Reid was a bare-knuckle brawler when it came to politics. “He was exceptionally competent at delivering the vote,” recalls Jonah Blank, who credited the “Reid machine” with electing Democrats in Nevada and for rescuing his own candidacy when he appeared doomed in 2010 running for a fifth term against Republican Sharron Angle. The website Real Clear Politics observed that if Reid were a cat, he’d be on his 15th life. His luck held. The website noted that Angle was running as a “proud Christian conservative in Sin City,” and that she was proving herself “chronically gaffe prone.” The combination allowed Reid to win a race everyone expected him to lose.

It was a fitting capstone on a career that no one would have predicted. He went to college in Utah, where, after being raised as an agnostic, he converted to the Church of the Latter-day Saints. He got his law degree from George Washington University while working as an officer for the U.S. Capitol Police. He eloped at age 20 with his 19-year-old high-school girlfriend, Landra Gould, who also became a Mormon. Her Jewish parents had tried to break up the couple, and Landra in 2009 told the Forward, a periodical focused on the Jewish community, that she remembered “a lot of yelling and pushing” between Reid and her father that ended, in Reid’s telling, when he knocked her father, a chiropractor, to the ground.

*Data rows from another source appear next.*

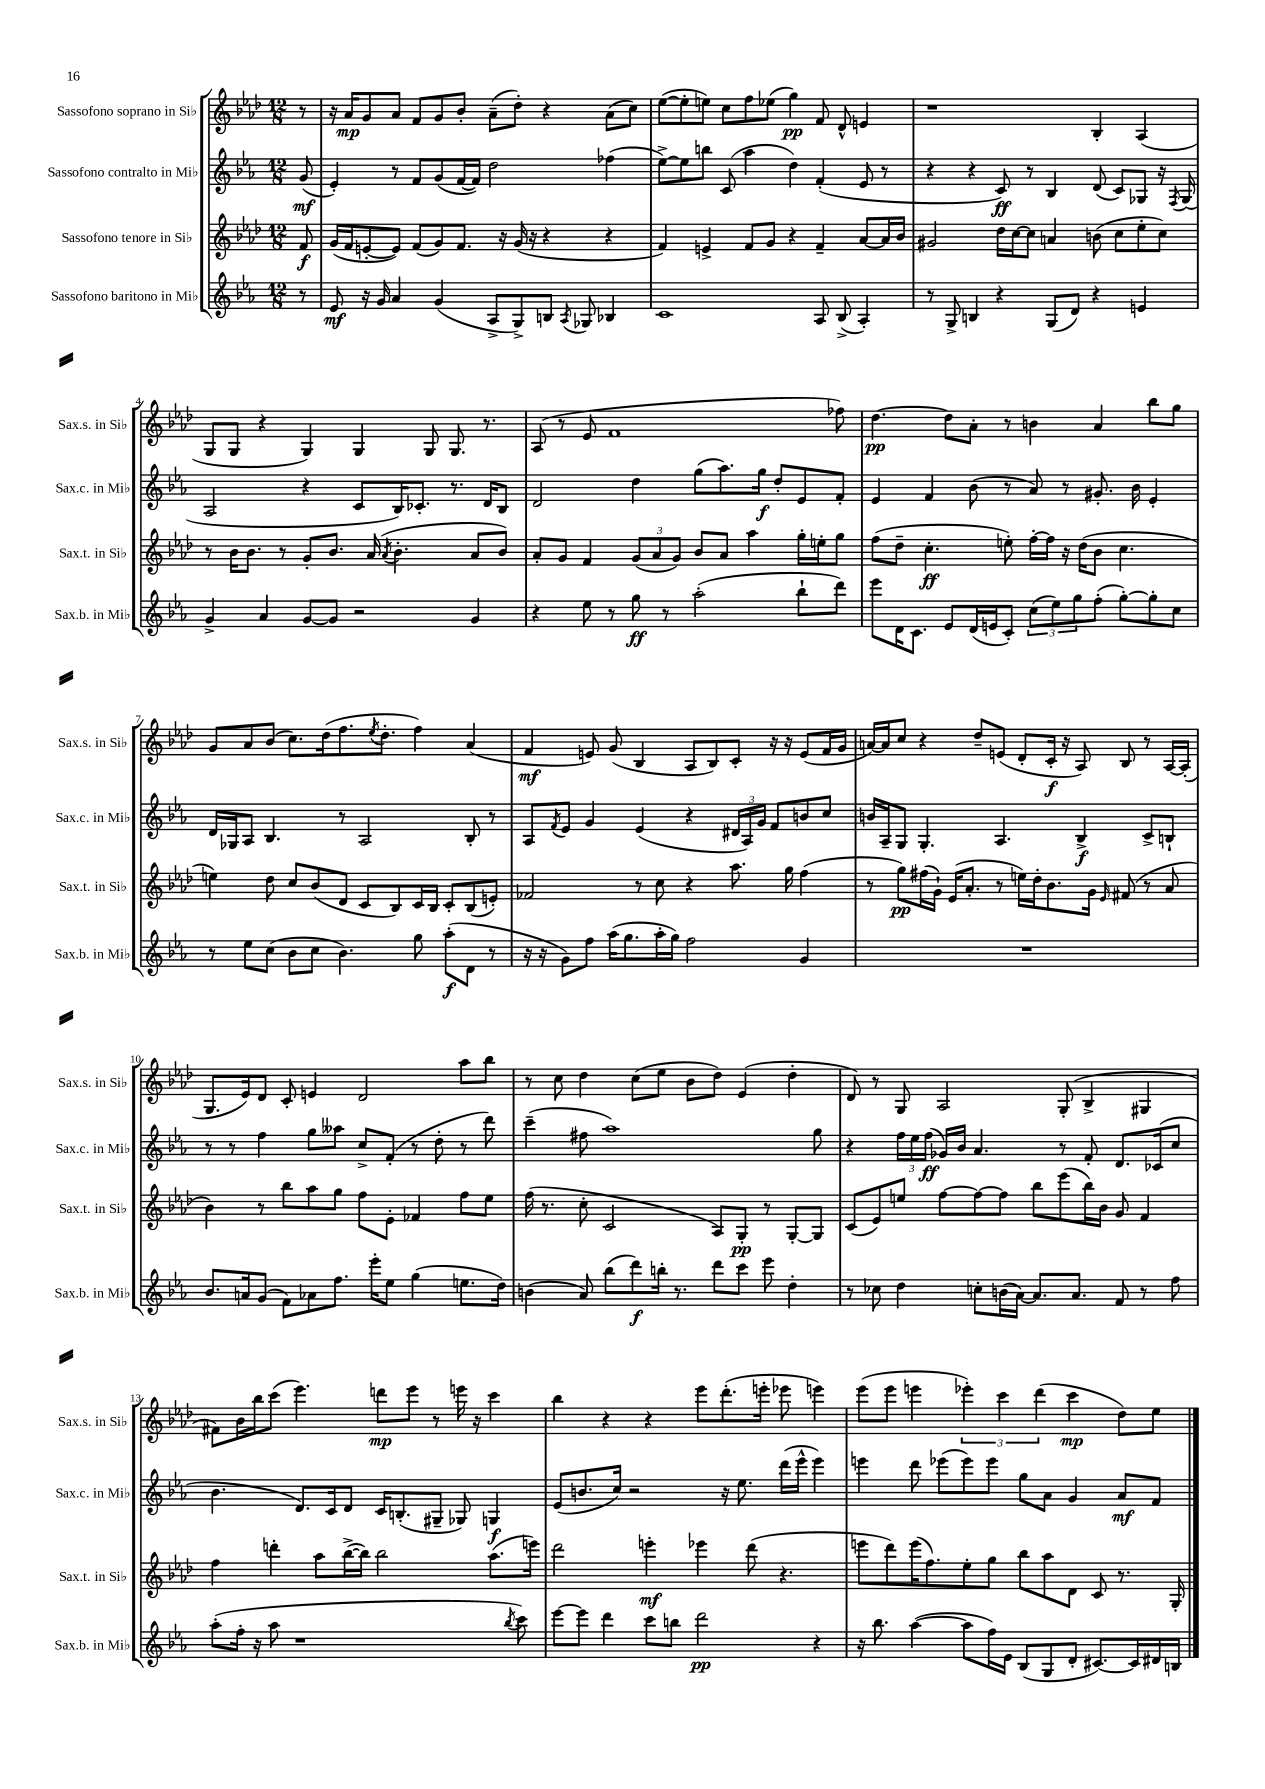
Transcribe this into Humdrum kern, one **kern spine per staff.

**kern	**kern	**kern	**kern
*staff4	*staff3	*staff2	*staff1
*clefG2	*clefG2	*clefG2	*clefG2
*k[b-e-a-]	*k[b-e-a-d-]	*k[b-e-a-]	*k[b-e-a-d-]
*M12/8	*M12/8	*M12/8	*M12/8
8r	8f	(8g	8r
=	=	=	=
8e-	(16g	4e-')	16r
.	16f	.	16a-
16r	[8e'	.	8g
16g	.	.	.
4a-	8e])	8r	8a-
.	(8f	8f	8f
(4g	8g)	(8g	8g
.	8.f	[16f	8b-'
.	.	16f])	.
8A-^	.	2dd	(8a-~
.	16r	.	.
8G^)	(16g	.	8dd-')
.	16r	.	.
8B	4r	.	4r
8qA-	.	.	.
8G-	.	.	.
4B-	4r	(4ff-	(8a-
.	.	.	8cc)
=	=	=	=
1c	4f)	[8ee-^)	([8ee-
.	.	8ee-]	8ee-']
.	4e^	8bb	8ee)
.	.	(8c	8cc
.	8f	4aa-	8ff
.	8g	.	(8ee-
.	4r	4dd)	4gg)
8A-	4f~	(4f'	8f
(8B-^	.	.	8d-^^
4A-')	[8a-	8e-	4e
.	16a-]	8r	.
.	16b-	.	.
=	=	=	=
8r	2g#	4r	1r
8G^	.	.	.
4B	.	4r	.
4r	16dd-	8c)	.
.	[16cc	.	.
.	8cc]	8r	.
(8G	4a	4B-	.
8d)	.	.	.
4r	(8b	(8d	4B-'
.	8cc	8c)	.
4e	8ee-'	8G-	(4A-
.	8cc)	16r	.
.	.	8qF	.
.	.	(16G-	.
=	=	=	=
4g^	8r	2A-	8G
.	16b-	.	8G
.	8.b-	.	.
4a-	.	.	4r
.	8r	.	.
[8g	8g'	4r	4G)
8g]	8.b-	.	.
2r	.	8c	4G
.	(16a-	.	.
.	8qa-	.	.
.	4.b-'	16B-)	.
.	.	8.c-'	.
.	.	.	8G
.	.	8.r	8.G
4g	8a-	.	.
.	.	16d	8.r
.	8b-)	8B-	.
=	=	=	=
4r	8a-'	2d	(8A-
.	8g	.	8r
8ee-	4f	.	8e-
8r	.	.	1f
8gg	(12g	4dd	.
.	12a-	.	.
8r	.	.	.
.	12g)	.	.
(2aa-'	8b-	(8gg	.
.	8a-	8.aa-)	.
.	4aa-	.	.
.	.	16gg	.
.	.	8dd'	.
8bb-`	16gg'	8e-	.
.	16ee'	.	.
8ddd)	8gg	8f'	8ff-)
=	=	=	=
8eee-	(8ff	4e-	[4.dd-
16d	8dd-~	.	.
8.c	.	.	.
.	4.cc'	4f	.
8e-	.	.	8dd-]
(16d	.	(8b-	8a-'
16e	.	.	.
8c')	8ee')	8r	8r
(12cc	[16ff'	8a-)	4b
.	16ff]	.	.
12ee-)	.	.	.
.	16r	8r	.
12gg	.	.	.
.	(16dd-	.	.
(8ff'	8b-	8.g#'	4a-
[8gg')	4.cc	.	.
.	.	16b-	.
8gg']	.	4e-'	8bb-
8cc	.	.	8gg
=	=	=	=
8r	4ee)	16d	8g
.	.	16G-	.
8ee-	.	8A-	8a-
(8cc	8dd-	4.B-	(8b-
8b-	8cc	.	8.cc)
8cc	(8b-	.	.
.	.	.	(16dd-
4.b-)	8d-	8r	8.ff
.	8c	2A-	.
.	.	.	8qee-
.	.	.	8.dd-'
.	8B-)	.	.
8gg	16c	.	4ff)
.	16B-	.	.
(8aa-'	8c'	.	.
8d	(8B-	8B-'	(4a-
8r	8e')	8r	.
=	=	=	=
16r	2f-	8A-	4f
16r	.	.	.
.	.	8qf	.
8g)	.	8e-	.
8ff	.	4g	8e)
(16aa-	.	.	(8g
8.gg	.	.	.
.	8r	(4e-	4B-
16aa-'	8cc	.	.
16gg)	.	.	.
2ff	4r	4r	8A-
.	.	.	8B-)
.	8.aa-	24d#	8c'
.	.	24A-)	.
.	.	24g	.
.	.	8f	16r
.	16gg	.	16r
4g	(4ff	8b	(8e
.	.	8cc	16f
.	.	.	16g
=	=	=	=
1.r	8r	16b	[16a)
.	.	16A-~	16a]
.	8gg)	8G	8cc
.	(16ff#	4.G'	4r
.	16g`)	.	.
.	(16e-	.	.
.	8.a-'	.	.
.	.	.	8dd-~
.	8r	4.A-	(8e
.	16ee)	.	8d-'
.	16dd-'	.	.
.	8.b-	.	16c'
.	.	.	16r
.	.	4B-^	8A-)
.	16g	.	.
.	16qqe-	.	.
.	(8f#	.	8B-
.	8r	8c^	8r
.	8a-	8B`	[16A-
.	.	.	(16A-']
=	=	=	=
8.b-	4b-)	8r	8.G
.	.	8r	.
16a	.	.	16e-)
(8g	8r	4ff	8d-
8f)	8bb-	.	8c'
8a-	8aa-	8gg	4e
8.ff	8gg	8aa--	.
.	8ff	8cc^	2d-
16eee-'	.	.	.
8ee-	8e-'	(8f'	.
(4gg	4f-	8r	.
.	.	8dd'	.
8.ee	8ff	8r	8aa-
.	8ee-	8ddd)	8bb-
16dd)	.	.	.
=	=	=	=
(4b	(16ff	(4ccc~	8r
.	8.r	.	.
.	.	.	8cc
8a-)	8cc'	8ff#	4dd-
(8bb-	2c	1aa-)	.
8ddd)	.	.	(8cc
16bb'	.	.	8ee-
8.r	.	.	.
.	.	.	8b-
8ddd	8A-)	.	8dd-)
8ccc	8G'	.	(4e-
8eee-	8r	.	.
4dd'	[8G'	.	4dd-'
.	8G]	8gg	.
=	=	=	=
8r	(8c	4r	8d-)
8cc-	8e-)	.	8r
4dd	8ee	24ff	8G
.	.	24ee-	.
.	.	(24ff	.
.	[8ff	16g-)	2A-
.	.	16b-	.
8cc'	8ff_	4.a-	.
(16b	8ff]	.	.
[16a-)	.	.	.
8.a-]	8bb-	.	.
.	(8eee-	8r	(8G'
8.a-	.	.	.
.	16bb-)	8f'	4B-^
.	16b-	.	.
8f	8g	8.d	.
8r	4f	.	4G#
.	.	(16c-	.
8ff	.	8cc	.
=	=	=	=
(8aa-'	4ff	4.b-	8f#)
16ff'	.	.	16b-
16r	.	.	16bb-
8aa-	4ddd'	.	(8ccc
1r	.	8.d)	4.eee-)
.	8aa-	.	.
.	.	16c	.
.	([16bb-^	8d	.
.	16bb-])	.	.
.	2bb-	16c	8ddd
.	.	(8.B'	.
.	.	.	8eee-
.	.	8G#~	8r
.	.	8G-)	16eee
.	.	.	16r
.	(8.aa-	4G	4ccc
8qbb-	.	.	.
8ccc)	.	.	.
.	16eee)	.	.
=	=	=	=
[8eee-	2ddd-	(8e-	4bb-
8eee-]	.	8.b	.
4ddd	.	.	4r
.	.	16cc)	.
.	.	2r	.
8ccc	4eee'	.	4r
8bb	.	.	.
2ddd	4eee-	.	8eee-
.	.	16r	(8.ddd-'
.	.	8.ee-	.
.	(8ddd-	.	.
.	.	.	16eee'
.	4.r	(16ddd	8eee-
.	.	16eee-^^	.
4r	.	4eee-)	4eee)
=	=	=	=
16r	8eee	4eee	(8eee-
8.bb-	.	.	.
.	8ddd-)	.	8eee-
([4aa-	(16eee	8ddd	4eee
.	8.ff)	.	.
.	.	(8eee-	.
8aa-]	8ee-'	8eee-)	6eee-')
16ff)	8gg	8eee-	.
.	.	.	6ccc
16e-	.	.	.
(8B-	8bb-	8gg	.
.	.	.	(6ddd-
8G	8aa-	8a-	.
8d'	8d-	4g	4ccc
[8.c#)	8c	.	.
.	8.r	8a-	8dd-)
16c#]	.	.	.
16d#	.	8f	8ee-
16B	16G'	.	.
==	==	==	==
*-	*-	*-	*-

After the marriage was official, the parents relented, and Reid told The New Yorker that all five of his children are proud of the fact that they are eligible for Israeli citizenship.

Reid returned to Nevada after getting his law degree, and his former boxing coach, Mike O’Callahan, who was running for governor, chose Reid as his running mate in the 1970 election. After four years as lieutenant governor, Reid ran unsuccessfully for the U.S. Senate and then for mayor of Las Vegas. Appointed by O’Callahan, he chaired the Nevada Gaming Commission for five years in the late ’70s, the heyday of organized crime. He is remembered for his efforts to impose regulation on some of the celebrated mob figures controlling Las Vegas casinos at the time.

He is featured in a video at the Mob Museum in Las Vegas (aka the National Museum of Organized Crime and Law Enforcement), where the director of content, Geoff Schumacher, told KNPR in 2016 that the experience gave Reid “a thick skin, if he didn’t have one already.” Threats against Reid and his family were an everyday occurrence, and he had devices installed on his car to detect bombs. Reid’s experience is chronicled in Nicholas Pileggi’s 2011 book Casino and in the Martin Scorcese film of the same name.

It wasn’t until 1982 that Reid won a House seat, which he followed with a successful bid for the U.S. Senate four years later, in 1986. His inside-baseball strategic sense and his hardball tactics moved him up the leadership ladder. When the Democrats took back the Senate in 2006, he became Senate majority leader in January 2007, a post he held until January 2015, when Republicans regained the majority.

That same January, Reid fell in his home in an accident attributed to a faulty treadmill. He suffered significant injuries, including broken ribs and facial bones, and had to undergo surgery to repair the facial bones and remove a blood clot from his right eye. In late March 2016, he announced that he would not seek a sixth term, explaining he did not want precious resources spent during a presidential election year on what would be another tough fight for him. He endorsed New York Sen. Chuck Schumer, an ally for 30 years, to succeed him as Democratic leader.

In his last months in office, Reid made public letters he had written to FBI Director James Comey on Aug. 29 and again on Oct. 30, 2016 demanding to know why the Bureau had not made public the investigation that had been opened into Donald Trump and his campaign’s possible collusion with Russia. Reid’s entreaties were dismissed, and in an interview with CNN in late February 2019 at his office in the Bellagio Hotel in Las Vegas, Reid said the Democratic candidates running for president “need not talk about how bad President Trump is, they just need to talk about what’s good for the country.”